Po upływie ponad pół roku, Ewelina stwierdza, że występu na Eurowizji nie ocenia jako sukcesu życiowego. Ale warto wiedzieć, że po pierwszym występie otrzymała od jurorów największą liczbę głosów. Dwa tygodnie spędzone w Niemczech dały wiele - pomogły pokonać własną niepewność, były dobrym doświadczeniem i lekcją, ale przede wszystkim fantastycznym przeżyciem, które utrwaliło w przekonaniu, że nie minęła się ze swym powołaniem.

- Startując na Litwie we wstępnych eliminacjach do Eurowizji nie byłam psychicznie nastawiona na wygraną. Chciałam po prostu zaśpiewać piosenkę... A gdy wygrałam eliminacje, dopiero po pewnym czasie uświadomiłam sobie, jak wielkie wyzwanie stoi przede mną - zwierza się Ewelina Saszenko.

Rozmowy o tym, jaką misję ma spełnić reprezentantka Litwy i kampania medialna sztucznie rozgrzewająca atmosferę wokół jej osoby w rodzimym kraju, nie dodawały otuchy. Aczkolwiek Ewelina, dzięki wrodzonemu charakterowi i odporności, z godnością potrafiła unieść ciężar powszechnej uwagi, dalece nie zawsze budującej, życzliwej czy sprawiedliwej. Bo odwrotu już nie było.

- Gdy wyjechałam z Litwy i nie miałam kontaktu z tym, co się o mnie mówi, albo pisze, czułam się znacznie pewniej. W Dusseldorfie miałam kontakt jedynie z najbliższą rodziną. Za granicą doznałam wielu ciepłych uczuć, ponieważ tam ludzie inaczej patrzą, doceniają to, co się robi. Okazało się, że mam ładną sukienkę, że dobrze śpiewam. Więc gdy wróciłam, witano mnie już całkiem w innej atmosferze... - z odrobiną goryczy stwierdza wokalistka.

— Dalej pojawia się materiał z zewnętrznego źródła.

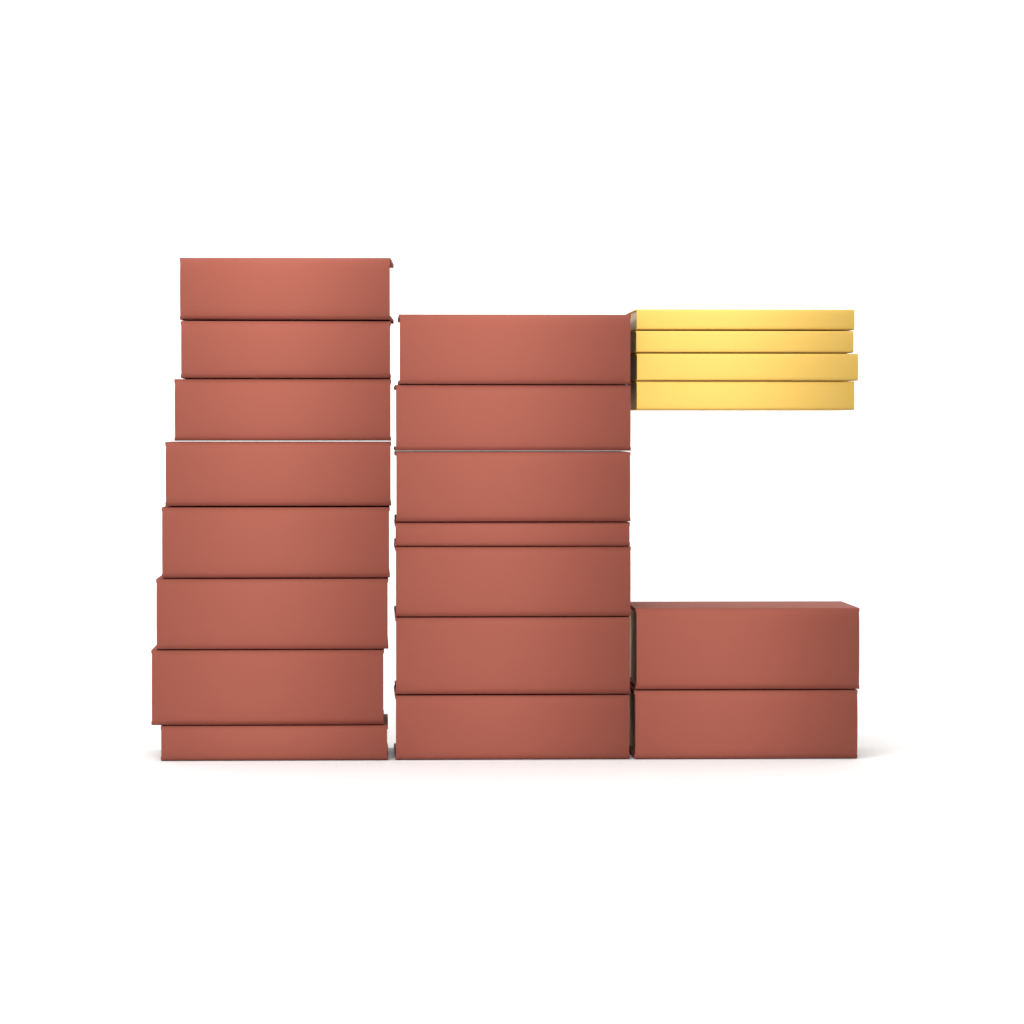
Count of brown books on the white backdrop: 17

Śpiewanie przypisane losem

„Na scenie jestem królową” - po występie słowa dziewczyny cytowały media na Litwie. A tutaj, w Rudziszkach, gdzie w od dłuższego czasu w pierwszą wolną niedzielę odwiedzamy naszą bohaterkę w jej rodzinnym domu, w gronie najbliższych, jest po prostu ukochaną córką, siostrą, wnuczką i kuzynką. Rodzina, według Eweliny, jest najwierniejszym i najbardziej zaufanym zapleczem w jej niełatwym zawodzie.

Nie zawsze zainteresowania człowieka pokrywają się z pracą, którą wykonuje. W przypadku Eweliny zamiłowanie do sztuki i zawód szczęśliwie splatają się w jedną całość.

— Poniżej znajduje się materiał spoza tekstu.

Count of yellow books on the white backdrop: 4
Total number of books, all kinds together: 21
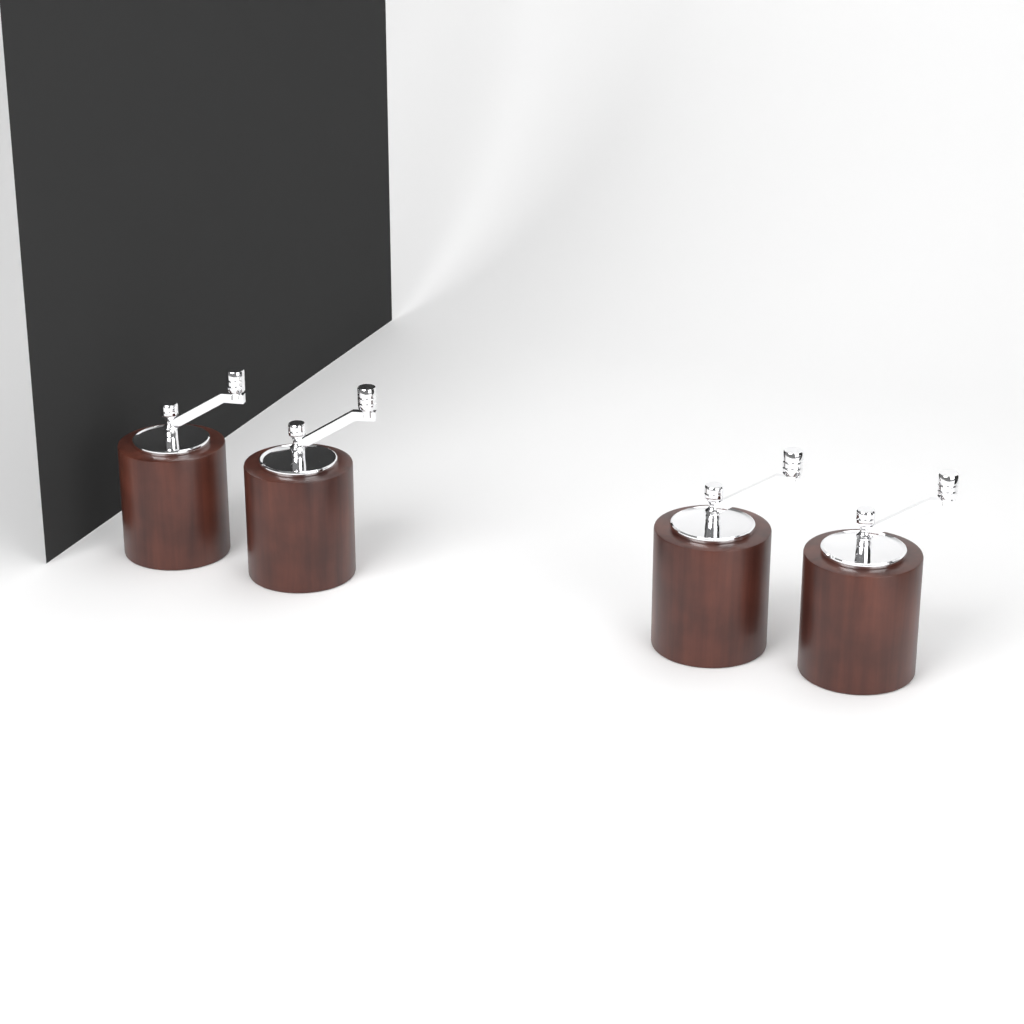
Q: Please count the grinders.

Los śpiewaczki (wokalistki) został Ewelinie przeznaczony, gdy miała zaledwie pięć latek, a największy udział w kształtowaniu jej twórczej osobowości mieli rodzice - Alina i Władysław Saszenkowie. Przed 20 laty pan Władysław założył w Rudziszkach zespół dziecięcy „Gaik”. Śpiewały w nim także córki Saszenków - oprócz Eweliny, najstarsza Aneta i najmłodsza, Monika. Bardzo często siostrzyczki śpiewały razem. Rozśpiewane trio dziewczynek z Rudziszek, znajdujących się w rejonie trockim, z akompaniującym im ojcem - było ważnym elementem programów wielu rodzimych przedsięwzięć artystycznych, jak również liczących się festiwali rodzin muzykujących za granicą.

- Kiedy zastanawiam się nad tym, dlaczego jeździliśmy na te wszystkie festiwale, dochodzę do wniosku, że przyświecał nam jedyny cel - wypromowanie Ewelinki. Aneta od dzieciństwa jest bardzo uzdolniona, jednak nigdy nie chciała swego życia poświęcić zawodowemu śpiewaniu. Monika jest zdolna właściwie do wszystkiego. Bardzo dobrze się uczy, wiele jej talentów możemy podziwiać w domu. Smacznie gotuje. Ale ma dopiero 16 lat i wszystko jest jeszcze przed nią... - rozważa Alina Saszenko.

Rodzinny impresario

Przez długie lata pani Alina pełniła rolę impresaria swojej śpiewającej rodziny, przez co, jak żartuje, zdobyła nieoficjalne miano „dyrektora”. Mama była odpowiedzialna za repertuar dobierany Ewelinie na konkursy „Dainu dainele”, w których uczestniczyła jako dziecko. A że swą menedżerską pracę wykonywała nadzwyczaj dobrze, świadczyć może także ten fakt, że maleńka uczestniczka konkursów dzięki niezwykłemu wdziękowi, ale też trafnemu doborowi piosenek była nieomylnie rozpoznawana pośród wielu młodziutkich artystów. To właśnie mama zaszczepiła w Ewelinie miłość do piosenki francuskiej, która wiernie towarzyszy jej w karierze śpiewaczej.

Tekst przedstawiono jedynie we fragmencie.